Promise par Nicolas Sarkozy, la réforme de la dépendance – un cinquième risque de la protection sociale à côté des branches maladie, vieillesse, famille et accidents du travail- sera votée avant fin 2010 et opérationnelle l’an prochain, a affirmé François Fillon.

Le gouvernement propose une aide financière immédiate

Le chef du gouvernement a annoncé pour une dizaine de départements en situation de difficulté urgente – qui auraient du mal à boucler leur budget d’ici la fin de l’année – la mise en place d’une mission d’appui et la signature de contrats de stabilisation. Ils incluront des mesures de soutien financier qui seront des avances financières remboursables. Pour les départements les plus en difficulté, il a avancé la possibilité d’une dotation non remboursable.

François Fillon a également annoncé la mise en place de groupes de travail sur les 40 suggestions du rapport du directeur général des services du conseil général du Rhône Pierre Jamet, ainsi qu’une réflexion sur la question des normes.

Nicolas Sarkozy avait annoncé le 20 mai 2010 un moratoire sur les normes réglementaires ayant des conséquences sur les finances des collectivités (conception et sécurité des bâtiments publics par exemple). Le Premier ministre veut aussi étudier la remise en cause de normes anciennes y compris imposées par la voie législative.
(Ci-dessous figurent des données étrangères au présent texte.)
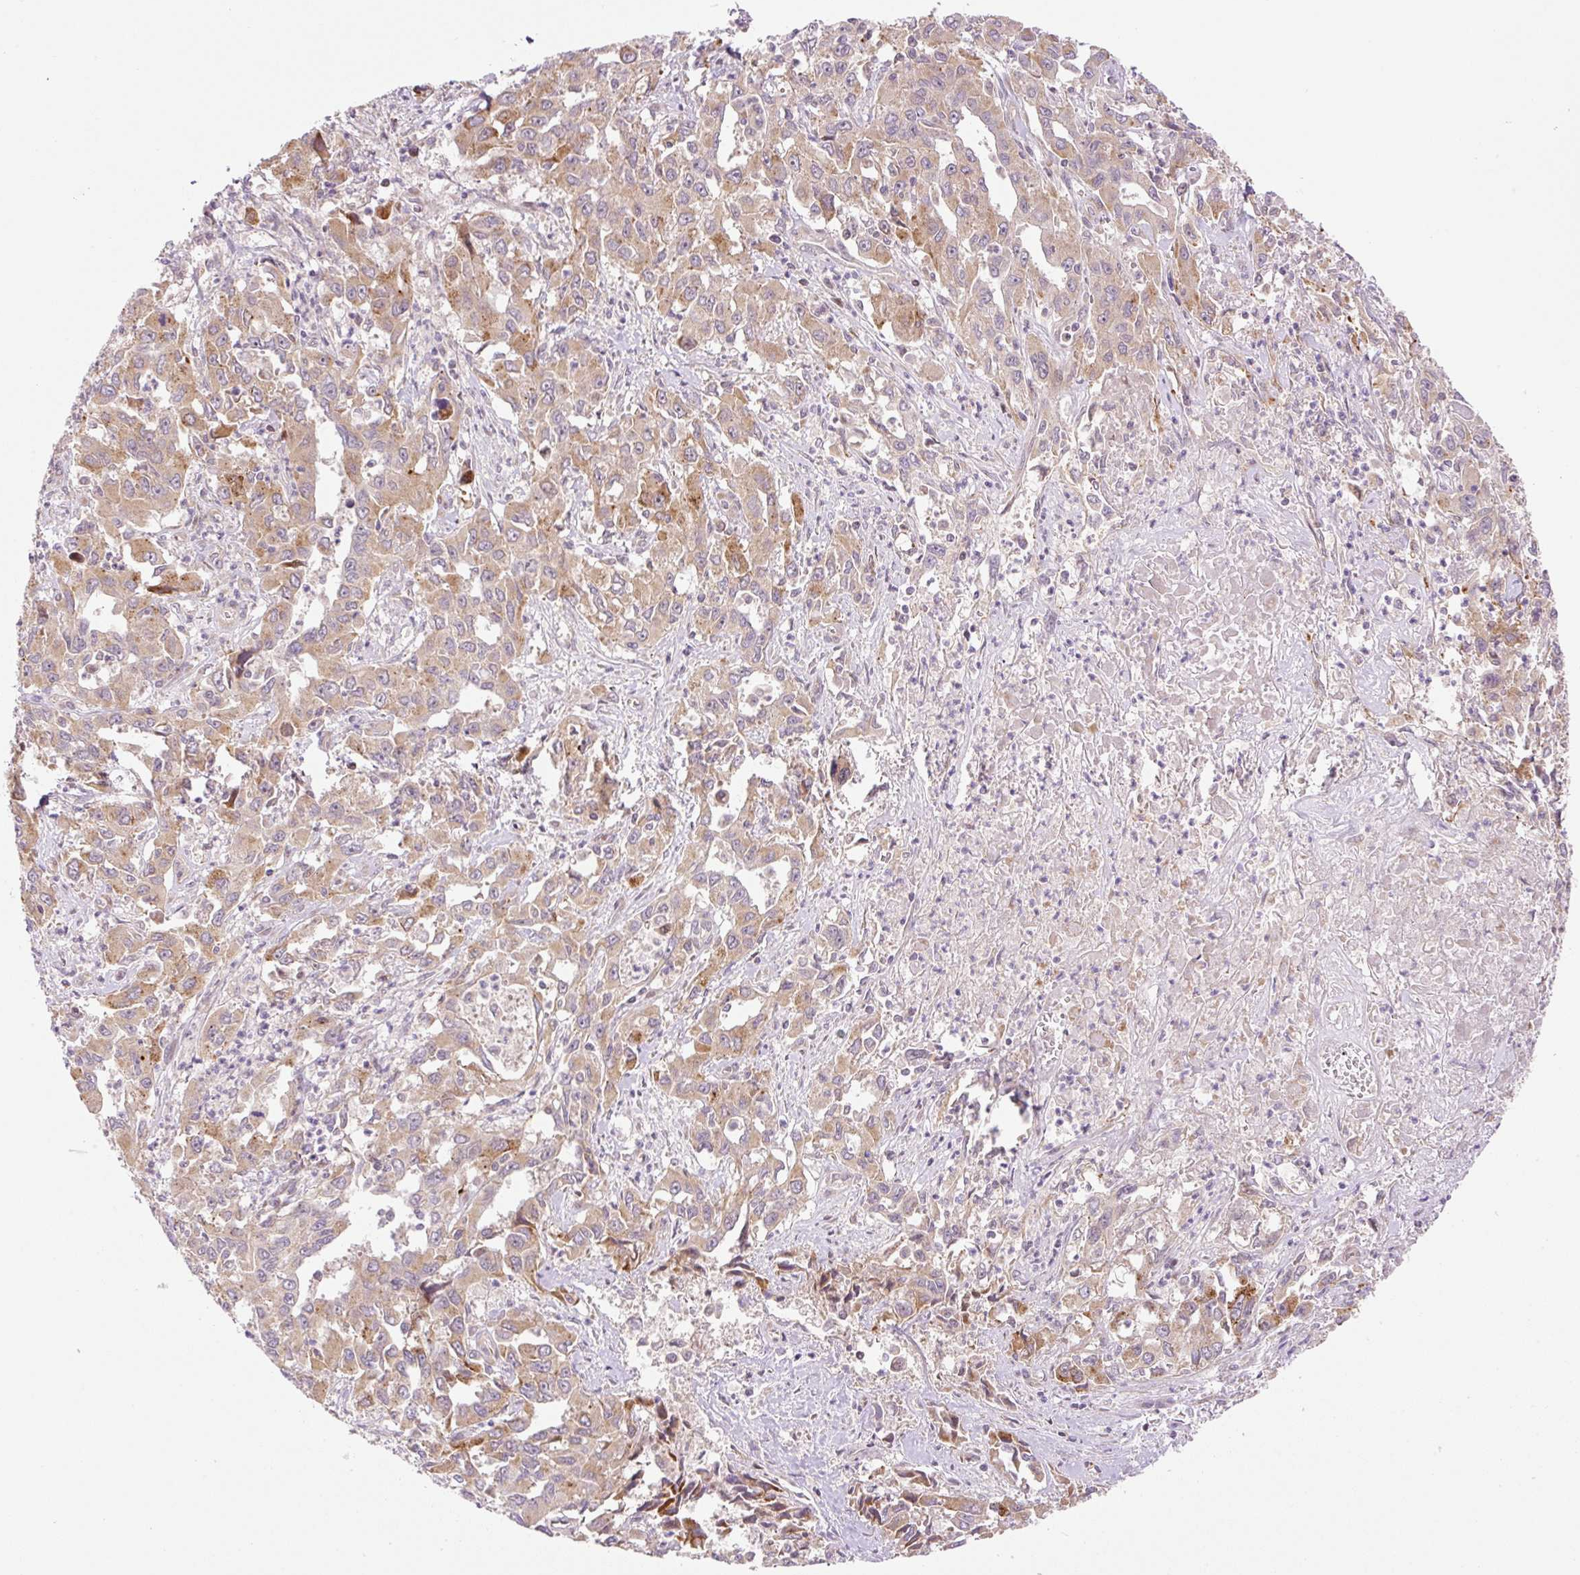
{"staining": {"intensity": "moderate", "quantity": ">75%", "location": "cytoplasmic/membranous"}, "tissue": "liver cancer", "cell_type": "Tumor cells", "image_type": "cancer", "snomed": [{"axis": "morphology", "description": "Carcinoma, Hepatocellular, NOS"}, {"axis": "topography", "description": "Liver"}], "caption": "A photomicrograph of liver hepatocellular carcinoma stained for a protein exhibits moderate cytoplasmic/membranous brown staining in tumor cells.", "gene": "ZNF394", "patient": {"sex": "male", "age": 63}}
Ces annonces sont intervenues à l’issue d’une rencontre à Matignon avec la commission exécutive de l’Assemblée des départements de France (ADF), conduite par Claudy Lebreton (PS), au sujet des finances départementales Le président de l’ADF, également président des Côtes d’Armor, s’inquiétait il y a quelques semaines que la situation financière de certains départements ne devienne catastrophique. Selon l’ADF, le déficit des départements liés au versement des trois allocations individuelles de solidarités (APA, PCH et RMI) atteint 5,5 milliards d’euros.

Des mesures insuffisantes pour Claudy Lebreton

Pour l’ADF, majoritairement à gauche, les propositions du gouvernement ne sont pas à la hauteur de la crise que les départements traversent.

Les réponses ne sont incontestablement pas à la hauteur, a réagi Claudy Lebreton. Il y a 28 départements en grande difficulté, alors que le gouvernement va en retenir une dizaine, et on ne sait pas encore lesquels et sur quels critères.

Il a aussi douté qu’une loi sur la dépendance votée avant la fin de l’année soit réellement applicable dès le début de 2011. Or si ce n’est pas le cas, il y aura des départements qui seront en cessation de paiement.

Les conseillers généraux n’en peuvent plus de tailler dans les dépenses. Et la grogne monte, attention à ce qui va se passer dans les semaines qui viennent. Moi je crains une situation explosive, a-t- prévenu.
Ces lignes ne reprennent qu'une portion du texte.